• [Brief] An exact transcription of the listing, without its images, is what the answer must contain.

-----

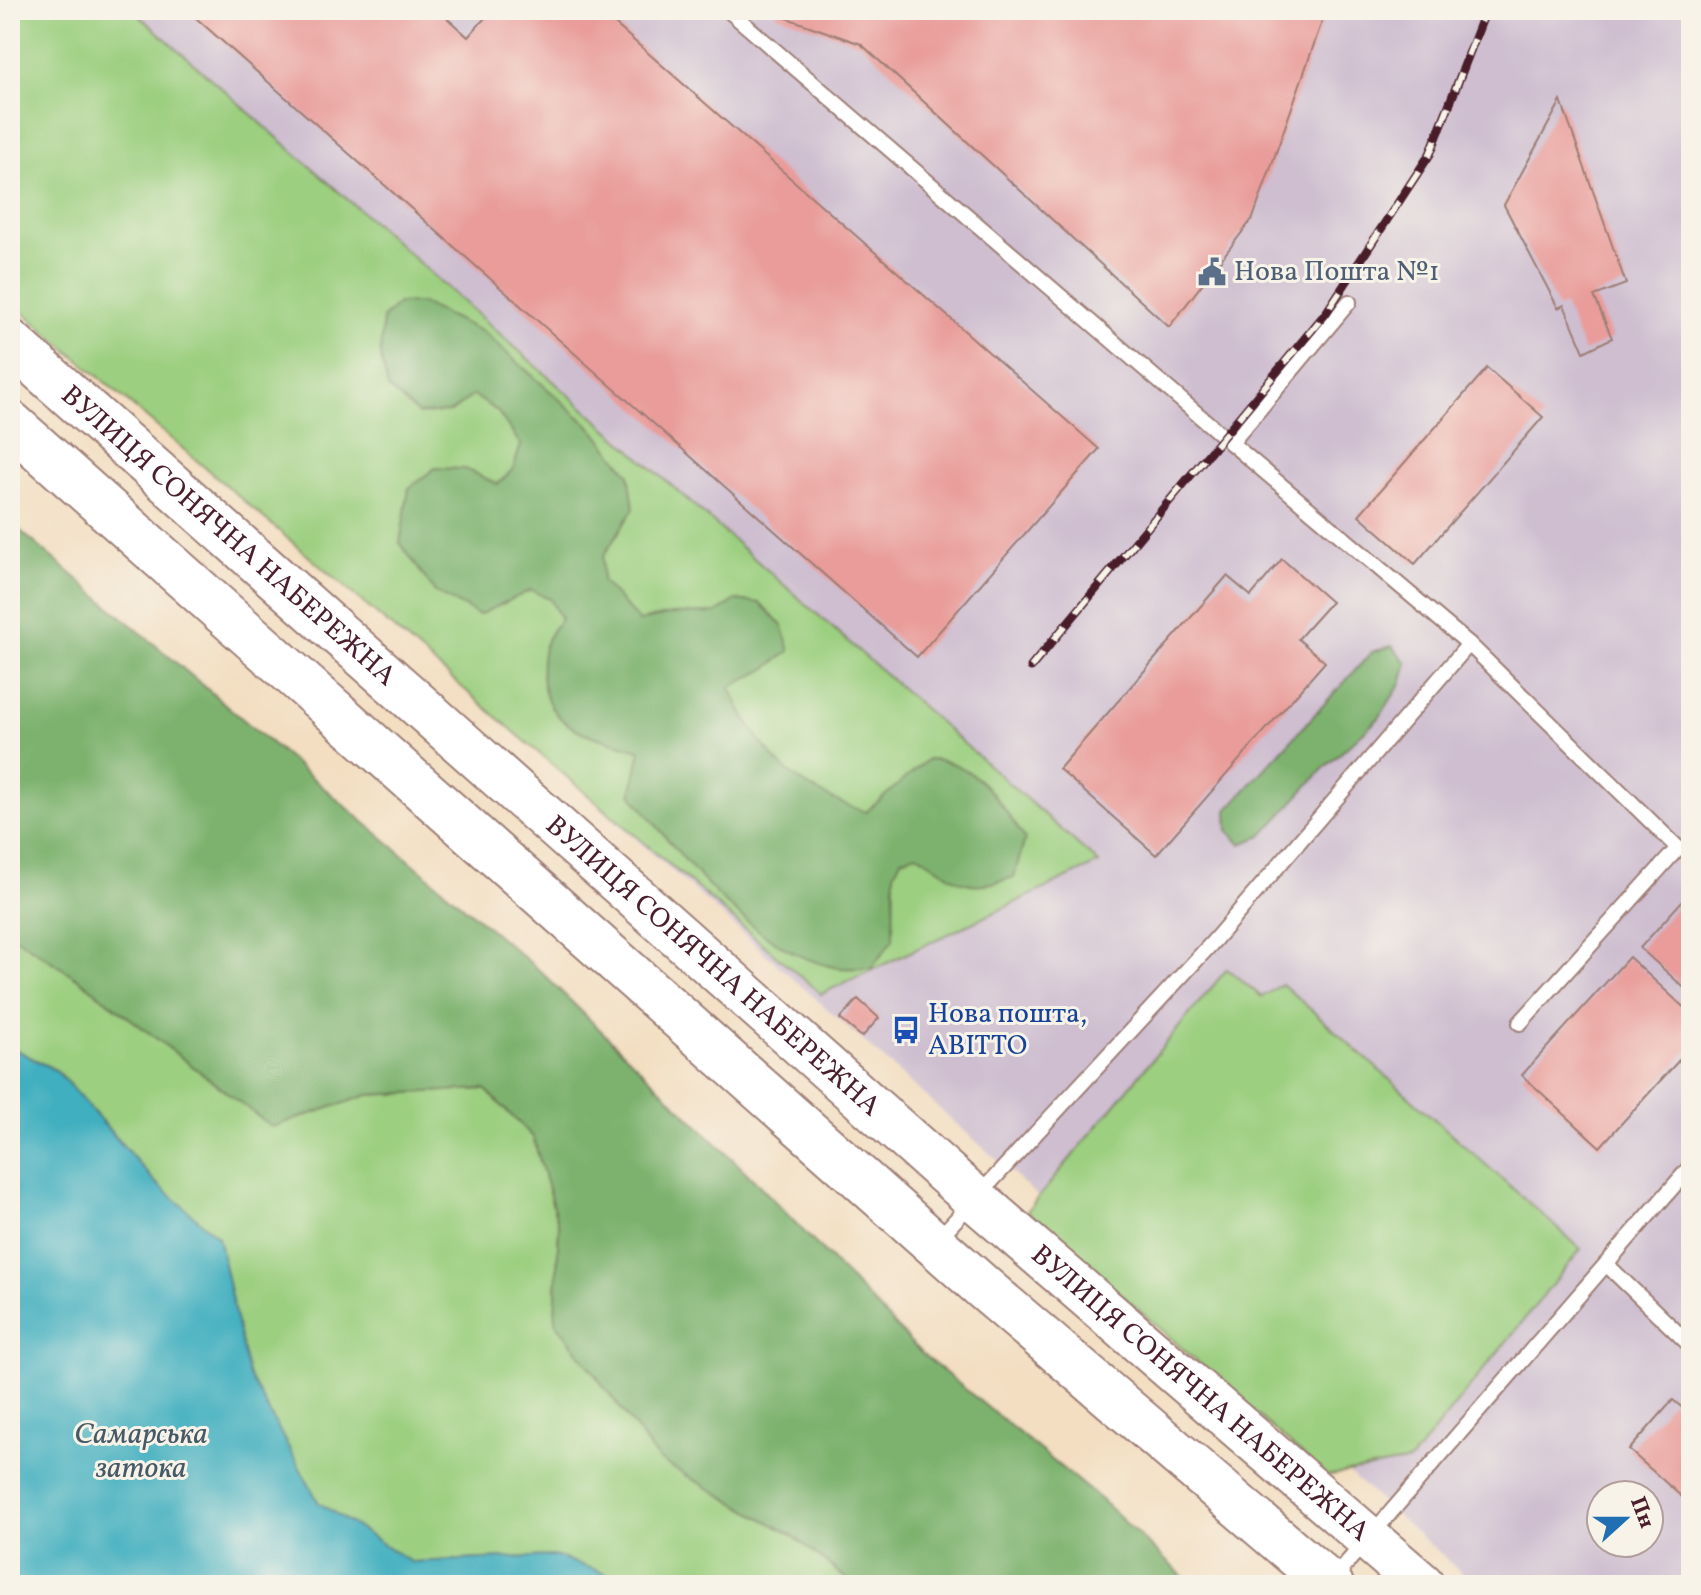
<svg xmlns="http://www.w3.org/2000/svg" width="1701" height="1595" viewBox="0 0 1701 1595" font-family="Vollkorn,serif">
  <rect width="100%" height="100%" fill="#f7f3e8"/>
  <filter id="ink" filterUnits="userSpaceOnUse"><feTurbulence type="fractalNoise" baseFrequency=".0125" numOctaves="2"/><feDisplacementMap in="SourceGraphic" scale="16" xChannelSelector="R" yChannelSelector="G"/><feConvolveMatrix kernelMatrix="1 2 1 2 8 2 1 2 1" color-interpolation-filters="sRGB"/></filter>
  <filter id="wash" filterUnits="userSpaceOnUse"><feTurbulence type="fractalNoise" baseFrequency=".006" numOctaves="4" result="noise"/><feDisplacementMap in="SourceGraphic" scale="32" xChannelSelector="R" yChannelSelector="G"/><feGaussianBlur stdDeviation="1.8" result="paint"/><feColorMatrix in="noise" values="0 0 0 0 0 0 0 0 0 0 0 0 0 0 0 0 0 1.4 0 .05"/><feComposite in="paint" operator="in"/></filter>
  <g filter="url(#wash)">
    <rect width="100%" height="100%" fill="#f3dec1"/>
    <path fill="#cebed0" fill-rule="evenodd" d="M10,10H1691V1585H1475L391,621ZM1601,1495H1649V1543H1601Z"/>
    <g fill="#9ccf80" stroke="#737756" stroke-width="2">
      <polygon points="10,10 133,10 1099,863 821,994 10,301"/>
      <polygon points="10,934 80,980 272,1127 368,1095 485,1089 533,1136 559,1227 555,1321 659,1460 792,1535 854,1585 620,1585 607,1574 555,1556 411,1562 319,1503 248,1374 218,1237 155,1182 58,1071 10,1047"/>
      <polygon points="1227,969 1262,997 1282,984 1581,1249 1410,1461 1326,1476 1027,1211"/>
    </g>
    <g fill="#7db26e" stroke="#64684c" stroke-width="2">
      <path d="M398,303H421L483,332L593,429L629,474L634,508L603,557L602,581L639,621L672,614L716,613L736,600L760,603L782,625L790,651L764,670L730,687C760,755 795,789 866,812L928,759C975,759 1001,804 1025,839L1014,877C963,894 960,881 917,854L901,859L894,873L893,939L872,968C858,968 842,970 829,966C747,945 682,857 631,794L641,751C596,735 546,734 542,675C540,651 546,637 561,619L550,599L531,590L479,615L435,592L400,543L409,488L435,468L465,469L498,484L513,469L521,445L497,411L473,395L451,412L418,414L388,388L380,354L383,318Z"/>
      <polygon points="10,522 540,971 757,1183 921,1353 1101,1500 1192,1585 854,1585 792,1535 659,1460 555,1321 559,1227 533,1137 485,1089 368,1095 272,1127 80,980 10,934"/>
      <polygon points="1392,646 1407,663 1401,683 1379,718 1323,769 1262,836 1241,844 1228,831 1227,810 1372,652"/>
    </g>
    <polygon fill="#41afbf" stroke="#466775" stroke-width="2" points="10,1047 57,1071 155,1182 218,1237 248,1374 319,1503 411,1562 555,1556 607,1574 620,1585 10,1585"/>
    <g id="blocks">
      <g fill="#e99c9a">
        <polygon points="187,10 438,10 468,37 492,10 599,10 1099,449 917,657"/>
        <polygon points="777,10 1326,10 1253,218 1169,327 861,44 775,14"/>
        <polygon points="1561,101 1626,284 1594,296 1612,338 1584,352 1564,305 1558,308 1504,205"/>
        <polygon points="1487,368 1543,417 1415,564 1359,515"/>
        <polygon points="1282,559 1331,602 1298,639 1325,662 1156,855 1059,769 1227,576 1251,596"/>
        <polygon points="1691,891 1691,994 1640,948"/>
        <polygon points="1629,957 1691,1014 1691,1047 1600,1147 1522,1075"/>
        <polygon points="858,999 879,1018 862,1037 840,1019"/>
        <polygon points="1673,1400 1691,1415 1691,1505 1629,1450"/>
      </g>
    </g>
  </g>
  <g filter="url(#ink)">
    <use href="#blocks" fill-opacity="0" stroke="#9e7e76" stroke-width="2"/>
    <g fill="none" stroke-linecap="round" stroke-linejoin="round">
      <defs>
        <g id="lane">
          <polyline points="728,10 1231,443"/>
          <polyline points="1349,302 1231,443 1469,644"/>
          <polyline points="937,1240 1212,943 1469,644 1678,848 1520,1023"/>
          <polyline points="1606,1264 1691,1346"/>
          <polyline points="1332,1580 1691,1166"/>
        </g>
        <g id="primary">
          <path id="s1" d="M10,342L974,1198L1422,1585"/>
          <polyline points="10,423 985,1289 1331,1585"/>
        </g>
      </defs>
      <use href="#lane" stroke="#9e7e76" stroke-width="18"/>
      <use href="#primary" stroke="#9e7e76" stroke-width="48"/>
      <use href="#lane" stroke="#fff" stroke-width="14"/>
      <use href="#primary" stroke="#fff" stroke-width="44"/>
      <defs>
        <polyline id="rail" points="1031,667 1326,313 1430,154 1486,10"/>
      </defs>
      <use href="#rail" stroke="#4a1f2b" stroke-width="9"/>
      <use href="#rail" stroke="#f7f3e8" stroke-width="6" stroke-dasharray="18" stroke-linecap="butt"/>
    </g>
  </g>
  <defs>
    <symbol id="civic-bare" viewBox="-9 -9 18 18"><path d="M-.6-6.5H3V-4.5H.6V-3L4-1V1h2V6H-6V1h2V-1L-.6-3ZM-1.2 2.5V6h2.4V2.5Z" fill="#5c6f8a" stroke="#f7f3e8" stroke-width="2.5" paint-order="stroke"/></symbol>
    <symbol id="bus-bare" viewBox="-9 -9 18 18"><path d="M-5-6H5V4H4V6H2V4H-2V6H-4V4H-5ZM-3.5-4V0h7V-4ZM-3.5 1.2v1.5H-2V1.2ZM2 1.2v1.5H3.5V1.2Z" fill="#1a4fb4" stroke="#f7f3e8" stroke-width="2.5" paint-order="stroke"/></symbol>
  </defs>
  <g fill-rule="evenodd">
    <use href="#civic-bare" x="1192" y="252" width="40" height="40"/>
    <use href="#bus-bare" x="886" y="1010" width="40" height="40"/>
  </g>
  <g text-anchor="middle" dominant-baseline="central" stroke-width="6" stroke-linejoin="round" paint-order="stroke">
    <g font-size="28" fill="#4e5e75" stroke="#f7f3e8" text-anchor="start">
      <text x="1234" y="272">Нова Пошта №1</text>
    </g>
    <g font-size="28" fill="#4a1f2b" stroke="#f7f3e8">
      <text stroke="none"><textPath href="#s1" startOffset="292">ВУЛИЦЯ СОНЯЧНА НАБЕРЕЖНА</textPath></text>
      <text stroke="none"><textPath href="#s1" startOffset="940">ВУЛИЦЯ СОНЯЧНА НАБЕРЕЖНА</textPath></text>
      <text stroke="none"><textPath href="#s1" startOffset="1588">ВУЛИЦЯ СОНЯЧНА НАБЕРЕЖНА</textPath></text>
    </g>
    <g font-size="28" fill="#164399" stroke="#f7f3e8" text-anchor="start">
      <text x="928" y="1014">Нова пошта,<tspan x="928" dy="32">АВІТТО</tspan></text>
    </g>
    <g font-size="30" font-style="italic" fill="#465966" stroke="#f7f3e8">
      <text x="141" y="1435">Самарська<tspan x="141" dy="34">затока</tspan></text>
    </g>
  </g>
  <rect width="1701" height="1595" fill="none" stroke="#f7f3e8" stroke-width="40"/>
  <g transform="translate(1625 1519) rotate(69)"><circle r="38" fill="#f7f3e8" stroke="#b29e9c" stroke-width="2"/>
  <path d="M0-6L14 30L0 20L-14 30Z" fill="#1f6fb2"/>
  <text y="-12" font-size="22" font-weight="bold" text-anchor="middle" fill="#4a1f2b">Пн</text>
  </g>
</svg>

-----

• [Result of this exercise]
<svg xmlns="http://www.w3.org/2000/svg" width="1701" height="1595" viewBox="0 0 1701 1595" font-family="Vollkorn,serif">
  <rect width="100%" height="100%" fill="#f7f3e8"/>
  <filter id="ink" filterUnits="userSpaceOnUse"><feTurbulence type="fractalNoise" baseFrequency=".0125" numOctaves="2"/><feDisplacementMap in="SourceGraphic" scale="16" xChannelSelector="R" yChannelSelector="G"/><feConvolveMatrix kernelMatrix="1 2 1 2 8 2 1 2 1" color-interpolation-filters="sRGB"/></filter>
  <filter id="wash" filterUnits="userSpaceOnUse"><feTurbulence type="fractalNoise" baseFrequency=".006" numOctaves="4" result="noise"/><feDisplacementMap in="SourceGraphic" scale="32" xChannelSelector="R" yChannelSelector="G"/><feGaussianBlur stdDeviation="1.8" result="paint"/><feColorMatrix in="noise" values="0 0 0 0 0 0 0 0 0 0 0 0 0 0 0 0 0 1.4 0 .05"/><feComposite in="paint" operator="in"/></filter>
  <g filter="url(#wash)">
    <rect width="100%" height="100%" fill="#f3dec1"/>
    <path fill="#cebed0" fill-rule="evenodd" d="M10,10H1691V1585H1475L391,621ZM1601,1495H1649V1543H1601Z"/>
    <g fill="#9ccf80" stroke="#737756" stroke-width="2">
      <polygon points="10,10 133,10 1099,863 821,994 10,301"/>
      <polygon points="10,934 80,980 272,1127 368,1095 485,1089 533,1136 559,1227 555,1321 659,1460 792,1535 854,1585 620,1585 607,1574 555,1556 411,1562 319,1503 248,1374 218,1237 155,1182 58,1071 10,1047"/>
      <polygon points="1227,969 1262,997 1282,984 1581,1249 1410,1461 1326,1476 1027,1211"/>
    </g>
    <g fill="#7db26e" stroke="#64684c" stroke-width="2">
      <path d="M398,303H421L483,332L593,429L629,474L634,508L603,557L602,581L639,621L672,614L716,613L736,600L760,603L782,625L790,651L764,670L730,687C760,755 795,789 866,812L928,759C975,759 1001,804 1025,839L1014,877C963,894 960,881 917,854L901,859L894,873L893,939L872,968C858,968 842,970 829,966C747,945 682,857 631,794L641,751C596,735 546,734 542,675C540,651 546,637 561,619L550,599L531,590L479,615L435,592L400,543L409,488L435,468L465,469L498,484L513,469L521,445L497,411L473,395L451,412L418,414L388,388L380,354L383,318Z"/>
      <polygon points="10,522 540,971 757,1183 921,1353 1101,1500 1192,1585 854,1585 792,1535 659,1460 555,1321 559,1227 533,1137 485,1089 368,1095 272,1127 80,980 10,934"/>
      <polygon points="1392,646 1407,663 1401,683 1379,718 1323,769 1262,836 1241,844 1228,831 1227,810 1372,652"/>
    </g>
    <polygon fill="#41afbf" stroke="#466775" stroke-width="2" points="10,1047 57,1071 155,1182 218,1237 248,1374 319,1503 411,1562 555,1556 607,1574 620,1585 10,1585"/>
    <g id="blocks">
      <g fill="#e99c9a">
        <polygon points="187,10 438,10 468,37 492,10 599,10 1099,449 917,657"/>
        <polygon points="777,10 1326,10 1253,218 1169,327 861,44 775,14"/>
        <polygon points="1561,101 1626,284 1594,296 1612,338 1584,352 1564,305 1558,308 1504,205"/>
        <polygon points="1487,368 1543,417 1415,564 1359,515"/>
        <polygon points="1282,559 1331,602 1298,639 1325,662 1156,855 1059,769 1227,576 1251,596"/>
        <polygon points="1691,891 1691,994 1640,948"/>
        <polygon points="1629,957 1691,1014 1691,1047 1600,1147 1522,1075"/>
        <polygon points="858,999 879,1018 862,1037 840,1019"/>
        <polygon points="1673,1400 1691,1415 1691,1505 1629,1450"/>
      </g>
    </g>
  </g>
  <g filter="url(#ink)">
    <use href="#blocks" fill-opacity="0" stroke="#9e7e76" stroke-width="2"/>
    <g fill="none" stroke-linecap="round" stroke-linejoin="round">
      <defs>
        <g id="lane">
          <polyline points="728,10 1231,443"/>
          <polyline points="1349,302 1231,443 1469,644"/>
          <polyline points="937,1240 1212,943 1469,644 1678,848 1520,1023"/>
          <polyline points="1606,1264 1691,1346"/>
          <polyline points="1332,1580 1691,1166"/>
        </g>
        <g id="primary">
          <path id="s1" d="M10,342L974,1198L1422,1585"/>
          <polyline points="10,423 985,1289 1331,1585"/>
        </g>
      </defs>
      <use href="#lane" stroke="#9e7e76" stroke-width="18"/>
      <use href="#primary" stroke="#9e7e76" stroke-width="48"/>
      <use href="#lane" stroke="#fff" stroke-width="14"/>
      <use href="#primary" stroke="#fff" stroke-width="44"/>
      <defs>
        <polyline id="rail" points="1031,667 1326,313 1430,154 1486,10"/>
      </defs>
      <use href="#rail" stroke="#4a1f2b" stroke-width="9"/>
      <use href="#rail" stroke="#f7f3e8" stroke-width="6" stroke-dasharray="18" stroke-linecap="butt"/>
    </g>
  </g>
  <defs>
    <symbol id="civic-bare" viewBox="-9 -9 18 18"><path d="M-.6-6.5H3V-4.5H.6V-3L4-1V1h2V6H-6V1h2V-1L-.6-3ZM-1.2 2.5V6h2.4V2.5Z" fill="#5c6f8a" stroke="#f7f3e8" stroke-width="2.5" paint-order="stroke"/></symbol>
    <symbol id="bus-bare" viewBox="-9 -9 18 18"><path d="M-5-6H5V4H4V6H2V4H-2V6H-4V4H-5ZM-3.5-4V0h7V-4ZM-3.5 1.2v1.5H-2V1.2ZM2 1.2v1.5H3.5V1.2Z" fill="#1a4fb4" stroke="#f7f3e8" stroke-width="2.5" paint-order="stroke"/></symbol>
  </defs>
  <g fill-rule="evenodd">
    <use href="#civic-bare" x="1192" y="252" width="40" height="40"/>
    <use href="#bus-bare" x="886" y="1010" width="40" height="40"/>
  </g>
  <g text-anchor="middle" dominant-baseline="central" stroke-width="6" stroke-linejoin="round" paint-order="stroke">
    <g font-size="28" fill="#4e5e75" stroke="#f7f3e8" text-anchor="start">
      <text x="1234" y="272">Нова Пошта №1</text>
    </g>
    <g font-size="28" fill="#4a1f2b" stroke="#f7f3e8">
      <text stroke="none"><textPath href="#s1" startOffset="292">ВУЛИЦЯ СОНЯЧНА НАБЕРЕЖНА</textPath></text>
      <text stroke="none"><textPath href="#s1" startOffset="940">ВУЛИЦЯ СОНЯЧНА НАБЕРЕЖНА</textPath></text>
      <text stroke="none"><textPath href="#s1" startOffset="1588">ВУЛИЦЯ СОНЯЧНА НАБЕРЕЖНА</textPath></text>
    </g>
    <g font-size="28" fill="#164399" stroke="#f7f3e8" text-anchor="start">
      <text x="928" y="1014">Нова пошта,<tspan x="928" dy="32">АВІТТО</tspan></text>
    </g>
    <g font-size="30" font-style="italic" fill="#465966" stroke="#f7f3e8">
      <text x="141" y="1435">Самарська<tspan x="141" dy="34">затока</tspan></text>
    </g>
  </g>
  <rect width="1701" height="1595" fill="none" stroke="#f7f3e8" stroke-width="40"/>
  <g transform="translate(1625 1519) rotate(69)"><circle r="38" fill="#f7f3e8" stroke="#b29e9c" stroke-width="2"/>
  <path d="M0-6L14 30L0 20L-14 30Z" fill="#1f6fb2"/>
  <text y="-12" font-size="22" font-weight="bold" text-anchor="middle" fill="#4a1f2b">Пн</text>
  </g>
</svg>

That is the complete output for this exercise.